MATERIALS PROVIDED START
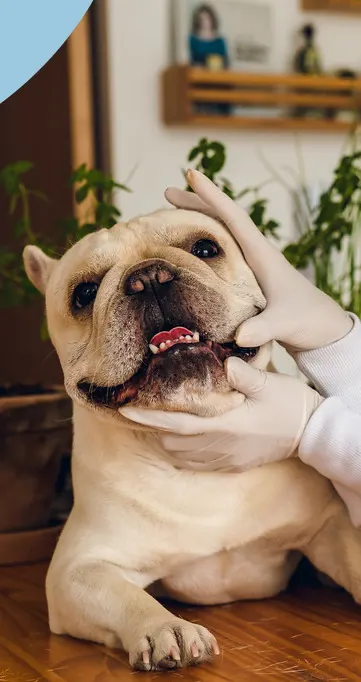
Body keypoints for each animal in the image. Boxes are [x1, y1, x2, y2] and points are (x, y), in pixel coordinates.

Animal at [23, 207, 360, 668]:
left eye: (205, 248)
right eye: (84, 293)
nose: (148, 276)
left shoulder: (330, 529)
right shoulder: (77, 569)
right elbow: (126, 596)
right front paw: (166, 627)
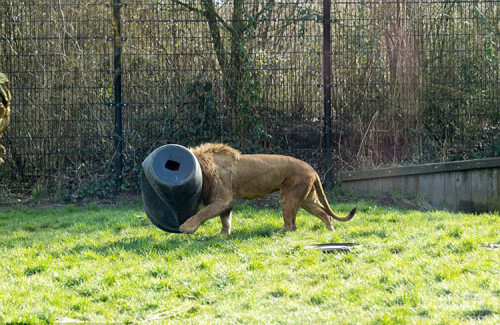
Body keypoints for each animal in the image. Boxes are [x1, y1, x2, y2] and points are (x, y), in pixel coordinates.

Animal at [179, 143, 356, 234]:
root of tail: (312, 169)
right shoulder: (225, 202)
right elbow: (225, 219)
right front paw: (224, 235)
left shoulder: (223, 199)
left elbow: (204, 212)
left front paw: (186, 227)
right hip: (308, 199)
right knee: (323, 214)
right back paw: (330, 229)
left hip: (289, 196)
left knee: (290, 224)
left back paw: (278, 233)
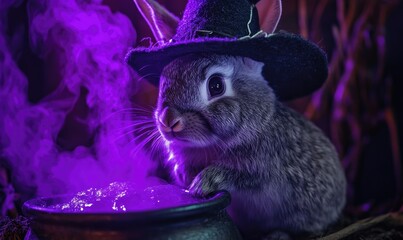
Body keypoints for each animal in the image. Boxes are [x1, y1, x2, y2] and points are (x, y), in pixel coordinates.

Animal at [155, 52, 348, 238]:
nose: (169, 120)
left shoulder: (260, 167)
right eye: (164, 81)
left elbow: (237, 175)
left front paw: (201, 184)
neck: (210, 144)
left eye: (216, 85)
MATERIALS PROVIDED END
YOUR ASSIGNMENT: Scan the data above. Return every line with "front" in it.

RESULT OF THIS TASK:
right front paw: (166, 627)
right front paw: (224, 235)
left front paw: (186, 227)
left front paw: (201, 184)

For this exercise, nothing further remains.